Daraus ergeben sich für eine gerechte Stadtentwicklungspolitik folgende Forderungen und Vorschläge:
? Die 1.021 städtische Wohnungen müssen sofort für Wohnungslose und Flüchtlinge zur Verfügung gestellt werden.
? Die 2.372 leeren und die 4.500 illegalen „Ferienwohnungen“ müssen als dauerhafter Wohnraum genutzt werden.
? Teile des aktuellen Leerstandes an Büroflächen von 900.000 Quadratmetern muss in Unterkünfte umgewandelt und vorwiegend für die Unterbringung von Geflüchteten und Wohnungslosen genutzt werden.

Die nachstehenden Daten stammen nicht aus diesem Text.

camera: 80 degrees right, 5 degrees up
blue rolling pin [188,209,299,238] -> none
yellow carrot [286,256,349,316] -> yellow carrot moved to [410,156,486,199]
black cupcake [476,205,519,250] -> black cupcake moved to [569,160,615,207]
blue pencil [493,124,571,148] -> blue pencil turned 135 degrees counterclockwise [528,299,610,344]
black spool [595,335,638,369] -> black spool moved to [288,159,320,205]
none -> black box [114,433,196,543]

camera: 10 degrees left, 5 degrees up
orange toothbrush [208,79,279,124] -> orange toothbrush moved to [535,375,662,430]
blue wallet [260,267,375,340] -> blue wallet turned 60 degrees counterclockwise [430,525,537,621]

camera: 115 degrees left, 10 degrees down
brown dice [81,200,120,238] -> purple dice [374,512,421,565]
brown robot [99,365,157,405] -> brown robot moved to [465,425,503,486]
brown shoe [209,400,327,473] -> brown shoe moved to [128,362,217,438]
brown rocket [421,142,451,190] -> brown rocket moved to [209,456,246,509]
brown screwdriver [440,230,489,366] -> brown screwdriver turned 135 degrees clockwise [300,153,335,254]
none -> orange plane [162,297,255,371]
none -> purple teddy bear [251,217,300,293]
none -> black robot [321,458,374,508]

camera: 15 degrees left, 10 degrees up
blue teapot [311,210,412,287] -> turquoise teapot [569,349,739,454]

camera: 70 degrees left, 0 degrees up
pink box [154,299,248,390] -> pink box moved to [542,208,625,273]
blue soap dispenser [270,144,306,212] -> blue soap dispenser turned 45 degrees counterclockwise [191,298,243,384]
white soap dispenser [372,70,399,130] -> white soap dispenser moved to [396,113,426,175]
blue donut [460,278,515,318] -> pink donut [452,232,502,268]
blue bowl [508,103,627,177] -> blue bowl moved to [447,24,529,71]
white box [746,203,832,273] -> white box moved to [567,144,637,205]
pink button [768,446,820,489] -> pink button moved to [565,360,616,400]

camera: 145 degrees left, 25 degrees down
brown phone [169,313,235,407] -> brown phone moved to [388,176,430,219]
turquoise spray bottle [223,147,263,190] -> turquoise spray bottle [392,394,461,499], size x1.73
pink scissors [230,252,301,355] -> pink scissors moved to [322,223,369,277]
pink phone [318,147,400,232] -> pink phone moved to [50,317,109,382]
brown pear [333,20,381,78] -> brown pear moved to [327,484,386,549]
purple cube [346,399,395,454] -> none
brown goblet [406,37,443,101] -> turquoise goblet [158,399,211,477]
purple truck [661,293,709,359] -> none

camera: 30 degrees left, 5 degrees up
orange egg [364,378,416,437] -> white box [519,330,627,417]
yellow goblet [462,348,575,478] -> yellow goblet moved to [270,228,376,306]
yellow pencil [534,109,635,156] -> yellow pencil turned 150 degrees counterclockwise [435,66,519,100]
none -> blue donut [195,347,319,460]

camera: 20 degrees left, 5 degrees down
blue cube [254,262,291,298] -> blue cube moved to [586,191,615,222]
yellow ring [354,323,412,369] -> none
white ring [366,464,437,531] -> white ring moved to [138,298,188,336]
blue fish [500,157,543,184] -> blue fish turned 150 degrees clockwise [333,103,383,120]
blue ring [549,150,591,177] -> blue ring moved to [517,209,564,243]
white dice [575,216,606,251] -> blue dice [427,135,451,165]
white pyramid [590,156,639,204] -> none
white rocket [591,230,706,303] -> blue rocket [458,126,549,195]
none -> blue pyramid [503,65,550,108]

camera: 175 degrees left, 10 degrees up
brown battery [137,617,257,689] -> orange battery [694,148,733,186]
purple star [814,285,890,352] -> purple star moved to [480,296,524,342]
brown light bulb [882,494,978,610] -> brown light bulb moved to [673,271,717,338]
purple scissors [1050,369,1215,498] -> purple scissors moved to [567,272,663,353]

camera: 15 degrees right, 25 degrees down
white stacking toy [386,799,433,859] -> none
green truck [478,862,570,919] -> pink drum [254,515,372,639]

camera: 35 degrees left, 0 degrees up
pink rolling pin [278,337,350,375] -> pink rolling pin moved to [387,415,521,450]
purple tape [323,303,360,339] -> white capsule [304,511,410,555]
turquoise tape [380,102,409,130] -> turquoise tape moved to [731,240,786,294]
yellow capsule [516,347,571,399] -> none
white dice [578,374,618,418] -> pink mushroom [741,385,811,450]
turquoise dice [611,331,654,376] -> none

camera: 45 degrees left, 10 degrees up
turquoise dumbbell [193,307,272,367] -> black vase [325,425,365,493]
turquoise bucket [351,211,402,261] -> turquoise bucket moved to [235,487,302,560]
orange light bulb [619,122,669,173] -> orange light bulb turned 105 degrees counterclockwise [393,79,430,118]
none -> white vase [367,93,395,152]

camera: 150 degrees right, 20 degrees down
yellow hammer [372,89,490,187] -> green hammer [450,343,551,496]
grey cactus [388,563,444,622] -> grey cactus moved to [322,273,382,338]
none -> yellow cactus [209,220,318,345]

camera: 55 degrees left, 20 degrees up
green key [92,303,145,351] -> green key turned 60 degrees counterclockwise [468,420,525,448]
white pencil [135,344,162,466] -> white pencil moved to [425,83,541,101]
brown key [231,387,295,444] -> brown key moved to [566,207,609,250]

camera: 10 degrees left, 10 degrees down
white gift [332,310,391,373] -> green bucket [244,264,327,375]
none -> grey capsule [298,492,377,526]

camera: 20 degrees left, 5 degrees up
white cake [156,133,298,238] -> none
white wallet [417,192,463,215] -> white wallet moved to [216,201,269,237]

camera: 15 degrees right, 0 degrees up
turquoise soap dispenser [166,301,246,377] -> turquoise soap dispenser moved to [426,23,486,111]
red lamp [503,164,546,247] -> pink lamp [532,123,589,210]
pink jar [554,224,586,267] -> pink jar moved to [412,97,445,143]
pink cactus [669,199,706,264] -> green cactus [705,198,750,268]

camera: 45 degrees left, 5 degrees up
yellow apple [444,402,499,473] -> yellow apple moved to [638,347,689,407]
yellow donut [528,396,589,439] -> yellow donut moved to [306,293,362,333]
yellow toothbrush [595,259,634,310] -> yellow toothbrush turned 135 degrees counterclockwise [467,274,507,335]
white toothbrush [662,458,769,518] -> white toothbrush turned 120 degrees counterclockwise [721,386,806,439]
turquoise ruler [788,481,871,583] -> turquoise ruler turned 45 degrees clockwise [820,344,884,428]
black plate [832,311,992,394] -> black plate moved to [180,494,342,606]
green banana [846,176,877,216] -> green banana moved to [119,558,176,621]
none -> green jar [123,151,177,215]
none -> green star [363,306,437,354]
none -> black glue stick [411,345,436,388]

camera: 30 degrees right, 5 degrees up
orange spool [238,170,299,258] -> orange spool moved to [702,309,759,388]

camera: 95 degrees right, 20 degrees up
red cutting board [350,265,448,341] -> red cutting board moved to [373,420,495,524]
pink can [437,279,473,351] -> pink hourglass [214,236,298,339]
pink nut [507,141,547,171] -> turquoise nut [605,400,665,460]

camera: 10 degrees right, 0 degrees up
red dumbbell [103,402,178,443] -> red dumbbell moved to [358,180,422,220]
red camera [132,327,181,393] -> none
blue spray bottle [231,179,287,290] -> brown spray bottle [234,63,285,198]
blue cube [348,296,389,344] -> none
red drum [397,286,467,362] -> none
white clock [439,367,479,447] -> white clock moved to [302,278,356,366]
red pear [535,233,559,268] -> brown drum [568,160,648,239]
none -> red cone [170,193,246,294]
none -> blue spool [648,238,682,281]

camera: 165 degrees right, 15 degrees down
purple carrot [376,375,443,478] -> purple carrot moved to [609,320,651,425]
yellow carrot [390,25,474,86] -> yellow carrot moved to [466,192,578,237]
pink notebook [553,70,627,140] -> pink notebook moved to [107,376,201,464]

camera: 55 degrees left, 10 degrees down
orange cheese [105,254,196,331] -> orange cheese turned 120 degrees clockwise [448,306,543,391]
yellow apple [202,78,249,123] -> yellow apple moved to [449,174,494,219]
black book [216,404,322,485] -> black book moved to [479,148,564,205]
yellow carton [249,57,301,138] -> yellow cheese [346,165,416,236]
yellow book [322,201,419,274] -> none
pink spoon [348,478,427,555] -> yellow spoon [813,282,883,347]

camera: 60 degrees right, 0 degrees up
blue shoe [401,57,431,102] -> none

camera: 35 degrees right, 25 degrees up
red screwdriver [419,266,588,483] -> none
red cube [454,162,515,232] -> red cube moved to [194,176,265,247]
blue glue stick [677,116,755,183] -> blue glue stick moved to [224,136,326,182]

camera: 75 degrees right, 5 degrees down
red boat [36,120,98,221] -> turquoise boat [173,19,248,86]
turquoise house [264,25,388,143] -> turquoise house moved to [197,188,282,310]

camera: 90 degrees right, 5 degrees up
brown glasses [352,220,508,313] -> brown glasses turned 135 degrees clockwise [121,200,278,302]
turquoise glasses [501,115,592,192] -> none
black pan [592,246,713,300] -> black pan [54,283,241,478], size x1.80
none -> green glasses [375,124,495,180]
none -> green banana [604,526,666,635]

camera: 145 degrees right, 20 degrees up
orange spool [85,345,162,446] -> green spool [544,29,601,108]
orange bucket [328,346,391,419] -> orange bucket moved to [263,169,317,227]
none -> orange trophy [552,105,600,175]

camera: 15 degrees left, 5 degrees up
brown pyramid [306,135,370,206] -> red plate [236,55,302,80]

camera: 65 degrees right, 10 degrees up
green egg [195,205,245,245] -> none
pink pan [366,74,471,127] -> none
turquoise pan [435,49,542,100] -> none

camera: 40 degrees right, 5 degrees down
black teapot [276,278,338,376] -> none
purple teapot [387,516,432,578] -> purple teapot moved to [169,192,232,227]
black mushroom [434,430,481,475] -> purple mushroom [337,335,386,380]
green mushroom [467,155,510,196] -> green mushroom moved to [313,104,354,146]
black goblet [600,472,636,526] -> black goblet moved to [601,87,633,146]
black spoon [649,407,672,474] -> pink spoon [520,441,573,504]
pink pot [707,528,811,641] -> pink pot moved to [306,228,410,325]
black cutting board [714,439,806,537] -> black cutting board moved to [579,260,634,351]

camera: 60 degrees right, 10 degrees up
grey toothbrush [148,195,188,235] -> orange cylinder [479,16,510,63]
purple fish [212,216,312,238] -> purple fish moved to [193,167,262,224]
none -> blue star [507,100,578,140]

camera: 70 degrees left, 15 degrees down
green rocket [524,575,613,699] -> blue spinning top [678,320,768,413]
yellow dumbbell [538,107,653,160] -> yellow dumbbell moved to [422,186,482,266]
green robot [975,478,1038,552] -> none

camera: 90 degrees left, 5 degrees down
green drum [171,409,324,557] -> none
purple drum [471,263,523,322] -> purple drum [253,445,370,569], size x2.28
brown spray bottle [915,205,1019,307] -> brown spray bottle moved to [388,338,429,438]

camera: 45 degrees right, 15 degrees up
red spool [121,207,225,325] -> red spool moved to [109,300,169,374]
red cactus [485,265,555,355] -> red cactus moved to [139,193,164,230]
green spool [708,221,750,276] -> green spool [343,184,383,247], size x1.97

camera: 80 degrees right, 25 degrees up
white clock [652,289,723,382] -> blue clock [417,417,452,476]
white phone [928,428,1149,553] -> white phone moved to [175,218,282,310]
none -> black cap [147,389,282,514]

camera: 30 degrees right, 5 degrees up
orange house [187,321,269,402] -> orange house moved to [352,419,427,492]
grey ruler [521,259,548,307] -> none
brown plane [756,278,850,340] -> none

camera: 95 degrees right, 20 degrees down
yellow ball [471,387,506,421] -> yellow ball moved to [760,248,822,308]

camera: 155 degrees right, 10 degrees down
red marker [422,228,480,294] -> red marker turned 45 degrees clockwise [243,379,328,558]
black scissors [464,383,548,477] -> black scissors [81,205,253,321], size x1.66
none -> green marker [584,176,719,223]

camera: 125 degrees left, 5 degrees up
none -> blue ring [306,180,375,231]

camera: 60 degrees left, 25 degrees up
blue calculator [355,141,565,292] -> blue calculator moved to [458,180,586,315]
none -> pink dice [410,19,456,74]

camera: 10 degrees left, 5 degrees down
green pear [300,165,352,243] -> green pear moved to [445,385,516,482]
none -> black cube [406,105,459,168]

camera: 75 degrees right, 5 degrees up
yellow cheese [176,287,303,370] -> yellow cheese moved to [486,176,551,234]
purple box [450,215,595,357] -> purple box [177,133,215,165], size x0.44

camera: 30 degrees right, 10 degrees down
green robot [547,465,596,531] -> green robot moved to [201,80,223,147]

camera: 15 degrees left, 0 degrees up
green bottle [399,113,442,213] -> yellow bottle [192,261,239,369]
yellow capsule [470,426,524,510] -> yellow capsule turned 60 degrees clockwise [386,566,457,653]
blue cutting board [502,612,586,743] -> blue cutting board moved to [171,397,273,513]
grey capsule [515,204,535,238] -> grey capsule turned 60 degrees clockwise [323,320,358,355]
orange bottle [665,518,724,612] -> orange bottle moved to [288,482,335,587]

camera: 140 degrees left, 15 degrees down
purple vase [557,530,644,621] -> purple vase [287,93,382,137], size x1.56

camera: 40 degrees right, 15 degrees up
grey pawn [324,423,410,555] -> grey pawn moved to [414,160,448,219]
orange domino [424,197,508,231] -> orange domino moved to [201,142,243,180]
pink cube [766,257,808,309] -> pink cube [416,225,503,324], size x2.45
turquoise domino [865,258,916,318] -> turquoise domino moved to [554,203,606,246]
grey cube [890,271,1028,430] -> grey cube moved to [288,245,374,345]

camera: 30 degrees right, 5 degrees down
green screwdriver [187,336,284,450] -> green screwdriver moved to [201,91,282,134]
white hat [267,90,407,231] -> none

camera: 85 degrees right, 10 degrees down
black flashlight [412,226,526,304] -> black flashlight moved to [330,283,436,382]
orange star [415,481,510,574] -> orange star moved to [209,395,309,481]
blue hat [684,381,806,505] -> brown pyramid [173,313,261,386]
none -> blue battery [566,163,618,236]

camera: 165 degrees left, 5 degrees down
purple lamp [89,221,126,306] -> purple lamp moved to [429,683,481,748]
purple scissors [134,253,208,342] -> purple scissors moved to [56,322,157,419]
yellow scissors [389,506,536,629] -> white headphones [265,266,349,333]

? Die städtischen Freiflächen dürfen nicht an Investoren vergeben werden, um kurzfristige Profiinteressen zu befriedigen und kurzzeitige Unterbringungsmöglichkeiten für maximal 15 Jahre zu schaffen.
? Die städtischen Freiflächen sollen von der Hansestadt Hamburg genutzt werden, um städtische Wohnungen zu bauen, die bezahlbaren Mieten ermöglichen. Davon würden die Bewohner Stadt profitieren und nicht die privaten Investoren.
? Dafür sollen 10.000 bis 15.000 neue Sozialwohnungen gebaut werden, mit einer jährlichen Fördersumme von bis zu 500. Mio. Euro. Damit soll vor allem Genossenschaften beauftragt werden sowie in neue Eigentumsformen ausprobiert werden, die Spekulationen unterbinden wie zum Beispiel das Mieter-Syndikat? Um dabei keine sozialen Brennpunkte entstehen zu lassen, muss neben dem sozialen Wohnungsbau auch die soziale Infrastruktur (Ärzte, Kultur- und Jugendeinrichtungen, Schulen, Kitas, Sportanlagen und ÖPNV etc.) der einzelnen Bezirke und Stadtteile weiter ausgebaut werden. Nicht das Einkommen darf für die Wahl des Wohnortes innerhalb Hamburgs entscheidend sein.